# Excerpted passage
-- Opening Marker --

In many mammalian cells cell cycle progression is inhibited by members of the TGF-b superfamily. This is done by arresting the cells in the G-1 phase of the cell cycle. This is mediated through the many elements of the complex cell cycle machinery.

Myostatin Research Introduction Myostatin was first described by McPherron et al in 1997. It is a gene which is a member of the Transforming Growth Factor-b (TGF-b) Superfamily. These genes encode secreted factors that are important for regulating embryonic development and tissue homeostasis in adults. Myostatin-null mice show a dramatic and widespread increase in skeletal muscle mass due to an increase in number of muscle fibres ( hyperplasia) and thickness of fibres (hypertrophy). Where and When is it expressed? During early embryogenesis myostatin is particularly important in the myotome compartment of developing somites. However myostatin also plays an important role in fully developed skeletal muscle. Myostatin controls not only fibre size but also fibre number. Muscle which is mechanically hypertrophied shows an increase in myostatin (Sakuma et al 2000). Conversely in regenerating muscle myostatin levels are reduced (Yamanouchi et al 2000). How does it work? In many mammalian cells cell cycle progression is inhibited by members of the TGF-b superfamily. This is done by arresting the cells in the G-1 phase of the cell cycle. This is mediated through the many elements of the complex cell cycle machinery.
Figure 1: The Role of Myostatin in Myoblast Proliferation Regulation (From Thomas et al 2000):

Cyclin-dependent kinases (Cdks) regulate 'G1' transitions to 'S' through phosphorylation and inactivation of the retinoblastoma (Rb) protein. However p21 (which is a cyclin inhibitor) suppresses the kinase activities of the Cdk2. Myostatin works by increasing the p21 activity and thus decreasing the Cdk2 levels. This results in suppression of the Rb protein phosphorylation and concurrent cell cycle arrest of myoblasts in the G1 phase. As the diagram shows the fibre number is then regulated.

-- Closing Marker --

# Your goal
According to the myostatin passage, who first described myostatin, and in what year? The material that comes next is separate from the myostatin passage.

# Provided material
-- Opening Marker --

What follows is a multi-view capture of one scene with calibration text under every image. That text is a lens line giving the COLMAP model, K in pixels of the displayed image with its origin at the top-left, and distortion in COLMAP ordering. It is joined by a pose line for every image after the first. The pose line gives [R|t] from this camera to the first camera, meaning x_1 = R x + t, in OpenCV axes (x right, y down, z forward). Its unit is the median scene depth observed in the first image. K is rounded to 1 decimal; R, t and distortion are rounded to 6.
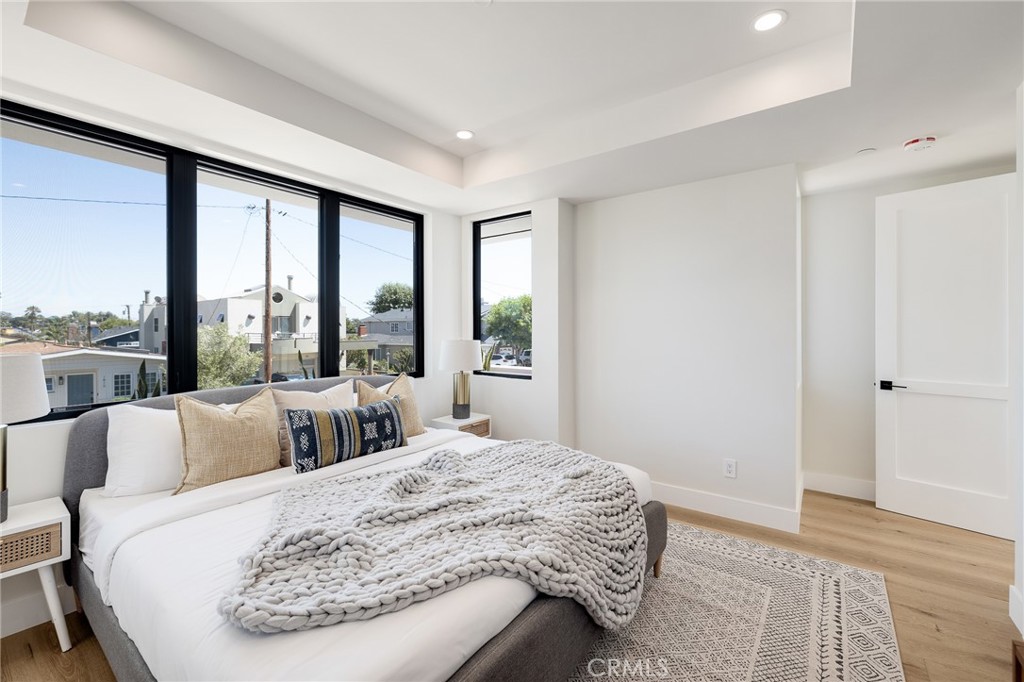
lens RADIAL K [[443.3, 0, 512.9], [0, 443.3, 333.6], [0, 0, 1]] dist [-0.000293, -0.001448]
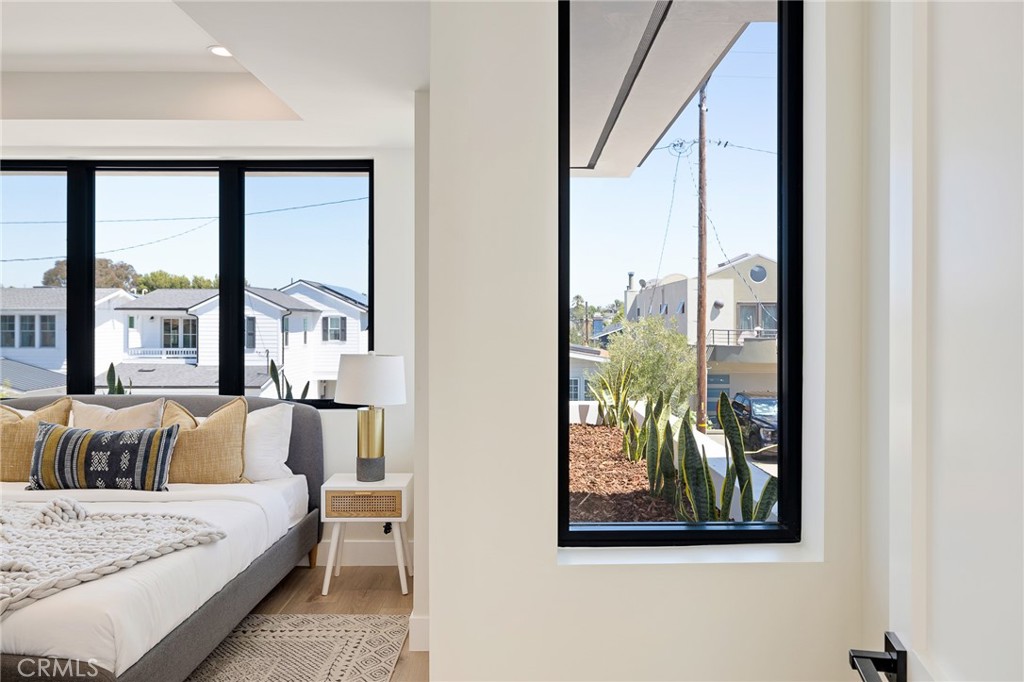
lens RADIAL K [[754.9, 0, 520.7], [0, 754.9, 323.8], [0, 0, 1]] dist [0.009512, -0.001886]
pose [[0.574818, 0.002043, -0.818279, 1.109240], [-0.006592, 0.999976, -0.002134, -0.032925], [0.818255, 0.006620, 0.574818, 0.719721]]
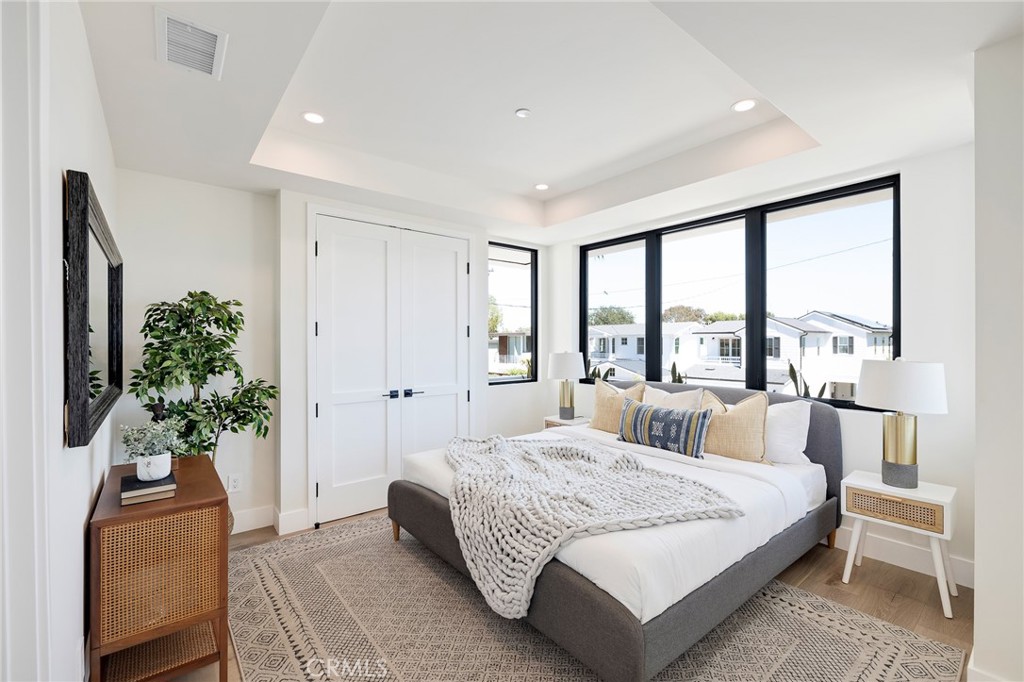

-- Closing Marker --

# Solution to this exercise
McPherron et al, in 1997.